If you haven’t seen The Sandbaggers — and it’s kind of obscure — it’s a TV spy series set largely in the offices of the British SIS, and revolves around the Director of Operations and his Special Section, the “Sandbaggers” of the title, who are called upon to perform the foreign servive’s most sensitive and dangerous missions. Though the episode’s crises take place all over the globe, the show itself is largely centered on the halls of SIS headquarters and the British political world, where the Director of Operations, Neil Burnside, fights the Cold War on the home front — in sharp verbal duels with the espiocrats and politicians who control his agents’ fates. It’s incredibly low budget and extremely dialogue driven, but the plots are twisty and engaging, and the performers — particularly Roy Marsden as the blunt, unforgiving, and whip-smart Burnside and Ray Lonnen as his affable, fearless head of section, Willie Caine — are in fine form throughtout. For fans of dark, realistic, unglamorized espionage, I’d venture to say it should be required viewing.

Queen & Country borrows liberally from the entire Sandbaggers set-up, right down the organizational structure of its foreign intelligence service, and Rucka’s characters invariably have obvious Sandbaggers counterparts — so much so that when reading the comics, I find myself hearing the actors’ voices in my head. The one exception is Tara Chace, the head of Rucka’s Special Section. Chace is Sydney Bristow by way of Alec Leamas: an ass-kicking, fearless super-spy on the one hand, and a bitter, ingenious alcoholic on the other. If there’s one thing that differentiates Q&C from Sandbaggers, it’s Chace — and if there’s a second, it’s Rucka’s tendency to venture out into the field more often than The Sandbaggers, with its miniscule budgets, could ever afford to.

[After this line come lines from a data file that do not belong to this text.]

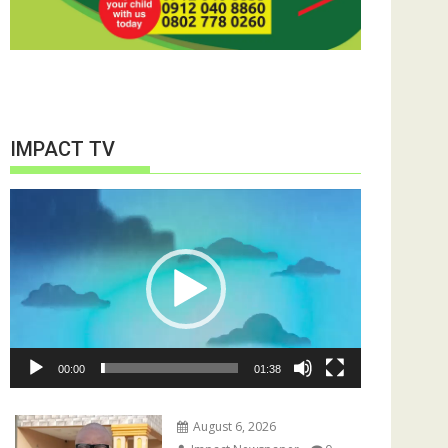
IMPACT TV
Video
Player
00:00
01:38
August 6, 2026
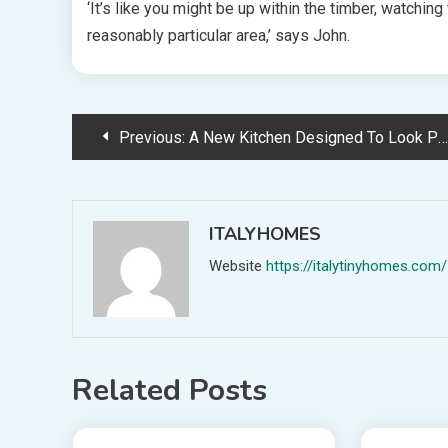
‘It’s like you might be up within the timber, watching
reasonably particular area,’ says John.
Post
Previous:
A New Kitchen Designed To Look Previous, With No White Joinery In Sight!
navigation
ITALYHOMES
Website
https://italytinyhomes.com/
Related Posts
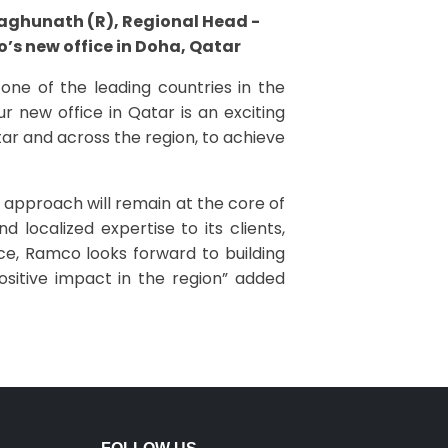
Raghunath (R), Regional Head -
’s new office in Doha, Qatar
one of the leading countries in the
r new office in Qatar is an exciting
ar and across the region, to achieve
approach will remain at the core of
localized expertise to its clients,
ice, Ramco looks forward to building
sitive impact in the region” added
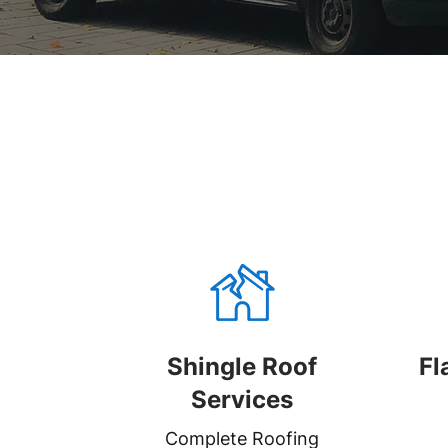
Shingle Roof
Fl
Services
Complete Roofing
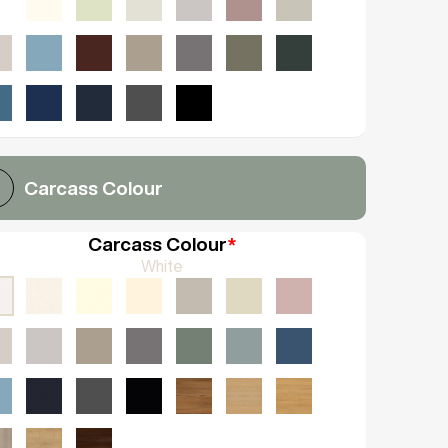
Carcass Colour
Carcass Colour
*
White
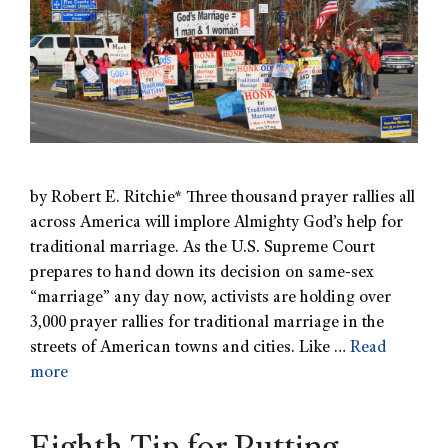
by Robert E. Ritchie* Three thousand prayer rallies all
across America will implore Almighty God’s help for
traditional marriage. As the U.S. Supreme Court
prepares to hand down its decision on same-sex
“marriage” any day now, activists are holding over
3,000 prayer rallies for traditional marriage in the
streets of American towns and cities. Like …
Read
more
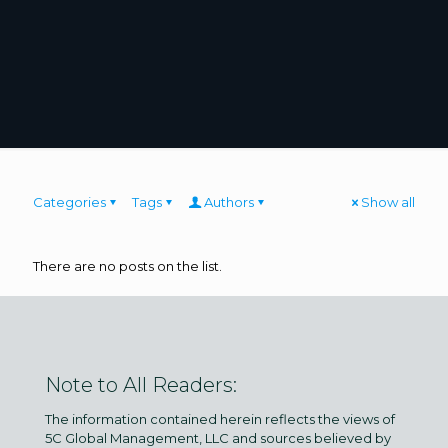
Categories
Tags
Authors
Show all
There are no posts on the list.
Note to All Readers:
The information contained herein reflects the views of
5C Global Management, LLC and sources believed by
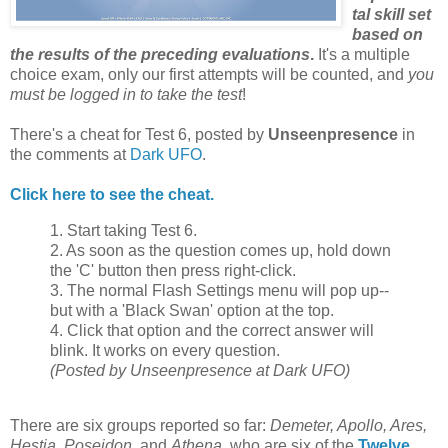
tal skill set
based on
the results of the preceding evaluations
.
It's a multiple
choice exam, only our first attempts will be counted, and
you
must be logged in to take the test
!
There's a cheat for Test 6, posted by
Unseenpresence
in
the comments at
Dark UFO
.
Click here to see the cheat.
1. Start taking Test 6.
2. As soon as the question comes up, hold down
the 'C' button then press right-click.
3. The normal Flash Settings menu will pop up--
but with a 'Black Swan' option at the top.
4. Click that option and the correct answer will
blink. It works on every question.
(Posted by Unseenpresence at Dark UFO)
There are six groups reported so far:
Demeter, Apollo, Ares,
Hestia, Poseidon
, and
Athena
, who are six of the
Twelve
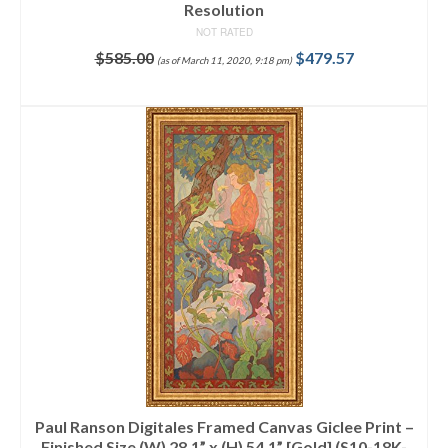
Resolution
NOT RATED
$
585.00
$
479.57
(as of March 11, 2020, 9:18 pm)
ADD TO CART
Paul Ranson Digitales Framed Canvas Giclee Print –
Finished Size (W) 28.1” x (H) 54.1” [Gold] (S10-18K-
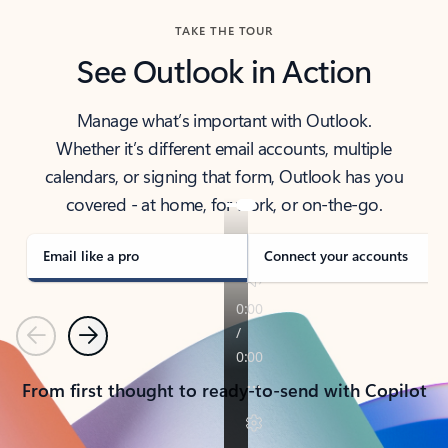
TAKE THE TOUR
See Outlook in Action
Manage what’s important with Outlook.
Whether it’s different email accounts, multiple
calendars, or signing that form, Outlook has you
covered - at home, for work, or on-the-go.
Email like a pro
Connect your accounts
Previous
Next
From first thought to ready-to-send with Copilot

Which brings us, finally, to A Gentleman’s Game, a novel that bridges episodes of the comic book series with the story of a terrorist plot that takes place on British soil. This leads to a special operation of retaliation, which sends Chace on a series of risky, action-packed adventures across the Middle East. Meanwhile, Rucka’s Burnside-figure, Paul Crocker, works the halls and bureaucrats on the home front — the author staying true to his source material, even as he expands on it. Meanwhile the villainous terrorist perspective is seen through the eyes of a converted western Muslim, Sinan, whose fate is ultimately entwined with Chace and her allies.

I found it well written, deftly plotted, and thoroughly engaging stuff, sure to please fans of the comics and TV show it grew out of, and probably not a bad fit for newcomers who enjoy contemporary spy shows like 24 or Spooks. (An aside for viewers of Spooks, known as MI-5 in the U.S.: Peter Firth’s vicious Harry Pearce could easily be a direct descendent of Roy Marsen’s Neil Burnside on The Sandbaggers.) From time to time Rucka is perhaps a little too enamored of his protagonist, and the novel does display the occasional hoary old spy genre tropes — superhuman feats of violence, superhuman feats of lovemaking, etc. — but these are minor quibbles in what is ultimately a ripping espionage yarn. It left me wanting more, and fortunately there’s a second novel out, which I definitely intend to add to my reading pile.